The response was not what Sullivan hoped for. “Dave looked at me and I knew he was not on my side,” she said.
Immediately, Bender placed on Sullivan what she referred to as a “gag order.” She was not allowed to speak with TransDigm’s group controller about revenue recognition unless Bender was in the room. And she was not allowed to send any emails about it unless Bender screened them first. “I just said OK and I left,” she told the Prospect. “There would have been nothing I could say to change his mind.”
Weeks later, Sullivan received her 2020 performance review, the one that stated her concerns were “certainly valid” but took issue with her tone. Her review score, which the previous year exceeded expectations, was reduced to a “marginal” rating. Sullivan refused to sign the review, and the lawsuit states that she quickly became “ostracized” within the company.
At the height of the pandemic, several AvtechTyee executives worked from home, but the company resumed in-person operations and Sullivan was asked to come in. “I was given women’s bathroom cleaning duties,” she said. “I was not only required to come in, but required to clean the bathroom. They were assigning an executive to that.”
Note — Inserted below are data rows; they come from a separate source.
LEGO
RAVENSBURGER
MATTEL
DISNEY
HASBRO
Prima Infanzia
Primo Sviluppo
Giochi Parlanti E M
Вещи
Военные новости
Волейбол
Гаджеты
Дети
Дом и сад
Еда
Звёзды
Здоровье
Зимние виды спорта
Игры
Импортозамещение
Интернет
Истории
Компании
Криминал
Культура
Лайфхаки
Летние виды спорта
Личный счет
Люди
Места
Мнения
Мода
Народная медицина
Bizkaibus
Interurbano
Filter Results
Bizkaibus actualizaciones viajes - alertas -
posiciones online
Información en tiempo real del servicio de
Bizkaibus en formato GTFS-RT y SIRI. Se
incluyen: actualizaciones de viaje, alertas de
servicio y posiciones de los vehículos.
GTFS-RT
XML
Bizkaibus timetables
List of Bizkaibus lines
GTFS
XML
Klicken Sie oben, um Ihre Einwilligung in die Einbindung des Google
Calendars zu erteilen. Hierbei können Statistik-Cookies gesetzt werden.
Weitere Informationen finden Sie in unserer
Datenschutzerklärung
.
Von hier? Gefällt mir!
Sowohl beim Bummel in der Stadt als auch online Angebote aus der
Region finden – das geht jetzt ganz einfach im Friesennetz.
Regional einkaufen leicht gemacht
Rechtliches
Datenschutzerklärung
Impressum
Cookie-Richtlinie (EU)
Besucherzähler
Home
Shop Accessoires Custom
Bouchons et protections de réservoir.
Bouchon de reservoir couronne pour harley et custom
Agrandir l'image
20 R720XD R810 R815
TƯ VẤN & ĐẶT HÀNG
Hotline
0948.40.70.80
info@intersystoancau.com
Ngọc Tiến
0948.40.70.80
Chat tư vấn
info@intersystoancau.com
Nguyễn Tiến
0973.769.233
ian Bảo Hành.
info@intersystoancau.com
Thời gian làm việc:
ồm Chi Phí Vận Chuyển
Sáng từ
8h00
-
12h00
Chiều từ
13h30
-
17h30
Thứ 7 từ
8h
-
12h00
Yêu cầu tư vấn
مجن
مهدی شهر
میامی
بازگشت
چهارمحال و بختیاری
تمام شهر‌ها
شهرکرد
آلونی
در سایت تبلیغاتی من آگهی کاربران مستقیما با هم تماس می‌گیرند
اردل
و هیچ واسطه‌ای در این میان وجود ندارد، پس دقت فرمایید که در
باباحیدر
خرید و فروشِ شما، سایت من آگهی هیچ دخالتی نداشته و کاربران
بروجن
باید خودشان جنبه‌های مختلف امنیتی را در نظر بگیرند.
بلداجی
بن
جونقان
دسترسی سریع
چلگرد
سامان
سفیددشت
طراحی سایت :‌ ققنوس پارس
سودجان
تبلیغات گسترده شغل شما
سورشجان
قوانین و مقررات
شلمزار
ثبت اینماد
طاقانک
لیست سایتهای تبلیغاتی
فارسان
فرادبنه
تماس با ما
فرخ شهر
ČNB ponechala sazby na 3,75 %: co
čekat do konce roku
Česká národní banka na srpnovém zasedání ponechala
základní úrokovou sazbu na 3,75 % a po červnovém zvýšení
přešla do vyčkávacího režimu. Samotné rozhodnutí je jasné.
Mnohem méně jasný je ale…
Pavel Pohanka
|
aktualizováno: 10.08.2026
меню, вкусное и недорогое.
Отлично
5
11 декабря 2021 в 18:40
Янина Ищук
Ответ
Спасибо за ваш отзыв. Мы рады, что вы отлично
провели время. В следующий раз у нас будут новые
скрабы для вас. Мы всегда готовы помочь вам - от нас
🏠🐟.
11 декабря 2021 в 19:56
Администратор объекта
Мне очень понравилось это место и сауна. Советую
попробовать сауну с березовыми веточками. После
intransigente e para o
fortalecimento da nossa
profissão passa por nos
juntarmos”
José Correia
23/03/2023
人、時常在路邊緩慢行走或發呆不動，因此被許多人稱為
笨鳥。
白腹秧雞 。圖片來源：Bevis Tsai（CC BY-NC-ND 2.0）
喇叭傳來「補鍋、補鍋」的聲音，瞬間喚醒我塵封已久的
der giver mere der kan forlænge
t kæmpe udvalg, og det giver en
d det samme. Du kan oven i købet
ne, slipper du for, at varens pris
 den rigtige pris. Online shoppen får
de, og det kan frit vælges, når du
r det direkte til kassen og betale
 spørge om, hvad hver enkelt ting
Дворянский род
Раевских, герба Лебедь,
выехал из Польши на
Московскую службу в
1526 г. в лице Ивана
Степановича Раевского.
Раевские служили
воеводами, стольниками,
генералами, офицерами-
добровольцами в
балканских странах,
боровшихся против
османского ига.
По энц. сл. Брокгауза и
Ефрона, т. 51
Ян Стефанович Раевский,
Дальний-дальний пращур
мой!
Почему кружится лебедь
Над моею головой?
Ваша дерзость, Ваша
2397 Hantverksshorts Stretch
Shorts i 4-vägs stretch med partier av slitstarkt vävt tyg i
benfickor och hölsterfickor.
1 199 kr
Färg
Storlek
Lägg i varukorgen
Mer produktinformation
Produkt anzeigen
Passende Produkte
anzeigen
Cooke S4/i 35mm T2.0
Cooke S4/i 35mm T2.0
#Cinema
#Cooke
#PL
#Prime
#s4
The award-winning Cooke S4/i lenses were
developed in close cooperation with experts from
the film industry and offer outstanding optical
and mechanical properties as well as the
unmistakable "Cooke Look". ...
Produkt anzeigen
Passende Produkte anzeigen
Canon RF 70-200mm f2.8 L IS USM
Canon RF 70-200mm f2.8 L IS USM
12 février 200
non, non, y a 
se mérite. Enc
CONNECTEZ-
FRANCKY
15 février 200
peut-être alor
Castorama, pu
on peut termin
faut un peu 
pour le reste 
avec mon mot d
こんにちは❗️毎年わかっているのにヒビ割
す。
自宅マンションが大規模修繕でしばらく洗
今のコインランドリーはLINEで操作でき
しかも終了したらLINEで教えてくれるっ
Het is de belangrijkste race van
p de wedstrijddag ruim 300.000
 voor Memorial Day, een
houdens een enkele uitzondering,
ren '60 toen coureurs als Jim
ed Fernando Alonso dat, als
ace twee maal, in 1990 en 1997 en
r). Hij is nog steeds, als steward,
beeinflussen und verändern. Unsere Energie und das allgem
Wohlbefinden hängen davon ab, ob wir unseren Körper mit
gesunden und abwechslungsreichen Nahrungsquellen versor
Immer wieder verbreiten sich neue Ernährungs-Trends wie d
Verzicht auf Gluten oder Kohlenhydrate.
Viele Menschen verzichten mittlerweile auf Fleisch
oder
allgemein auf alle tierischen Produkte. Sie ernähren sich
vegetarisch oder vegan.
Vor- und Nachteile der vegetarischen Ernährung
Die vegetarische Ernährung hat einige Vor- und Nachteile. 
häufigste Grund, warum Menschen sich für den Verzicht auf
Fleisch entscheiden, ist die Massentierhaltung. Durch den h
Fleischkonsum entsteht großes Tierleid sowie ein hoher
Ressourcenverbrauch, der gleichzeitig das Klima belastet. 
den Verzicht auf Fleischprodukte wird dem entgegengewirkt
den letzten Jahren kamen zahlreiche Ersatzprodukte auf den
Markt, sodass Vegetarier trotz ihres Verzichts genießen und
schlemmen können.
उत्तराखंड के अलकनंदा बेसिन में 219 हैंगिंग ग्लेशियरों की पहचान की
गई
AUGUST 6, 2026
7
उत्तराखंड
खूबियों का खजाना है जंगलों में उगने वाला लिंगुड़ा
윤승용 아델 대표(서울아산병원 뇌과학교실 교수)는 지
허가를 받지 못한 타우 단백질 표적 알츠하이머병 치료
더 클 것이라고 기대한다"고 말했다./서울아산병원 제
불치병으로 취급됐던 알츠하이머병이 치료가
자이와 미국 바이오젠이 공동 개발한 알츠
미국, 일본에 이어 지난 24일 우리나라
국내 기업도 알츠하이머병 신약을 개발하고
Soon after, Sullivan learned from a colleague that her job position was posted online. One day, she was at the office late and saw a man knocking at the door, whom she let in. It turned out that he was interviewing for Sullivan’s job. She appealed to HR, but the director cautioned her to keep quiet or she would be perceived as a “crybaby.”
Sullivan’s replacement was hired in May 2021, and she was terminated. She asked for an explanation for the firing and claims she was given none, which would violate state law in Washington.
Hanson, meanwhile, was promoted to president of Korry Electronics, another TransDigm subsidiary.
SULLIVAN ALLEGES RACIAL AND GENDER DISCRIMINATION as part of the complaint, recounting an incident where she heard Bender called Mexico “the basement” of the United States. (Sullivan is Mexican American.) She was one of only two female executives at AvtechTyee, and the only person of color.
The lawsuit also alleges unlawful retaliation in violation of the Sarbanes-Oxley Act’s protections for whistleblowers, and a wrongful discharge claim under common law. She’s asking for lost wages and bonuses, medical and retirement benefits, punitive and compensatory damages, attorney’s fees, and the expungement of any negative items in her personnel and employment files.
AvtechTyee and TransDigm filed motions to extend the time frame for their response to the complaint; it is now due March 31 and April 3, respectively.
Thinking back on the experience, Sullivan’s voice cracked. “I think people need to know, they have to have the right to fight back,” she said.
“It’s not an easy thing,” she continued. “They make you believe that you are incompetent, and that you don’t have the experience or knowledge to know right from wrong and do your job. They’re not going to make me feel like I’m the failure. They’re the ones failing the people, the government and employees.”